Data extracted from a collection
>>>>>

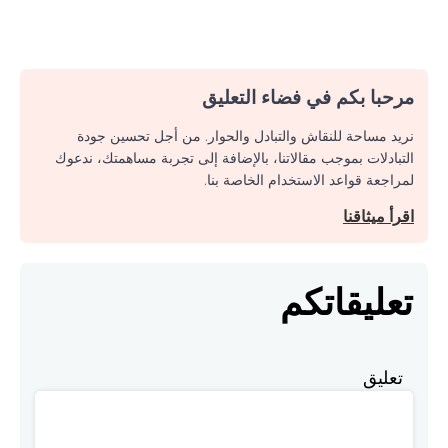
مرحبا بكم في فضاء التعليق
نريد مساحة للنقاش والتبادل والحوار. من أجل تحسين جودة
التبادلات بموجب مقالاتنا، بالإضافة إلى تجربة مساهمتك، ندعوك
لمراجعة قواعد الاستخدام الخاصة بنا.
اقرأ ميثاقنا
تعليقاتكم
تعليق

<<<<<

TASK OBJECTIVE — Leave out the pictures and retype the rest of the entries exactly.

REPLY TO THE TASK —
مرحبا بكم في فضاء التعليق
نريد مساحة للنقاش والتبادل والحوار. من أجل تحسين جودة
التبادلات بموجب مقالاتنا، بالإضافة إلى تجربة مساهمتك، ندعوك
لمراجعة قواعد الاستخدام الخاصة بنا.
اقرأ ميثاقنا
تعليقاتكم
تعليق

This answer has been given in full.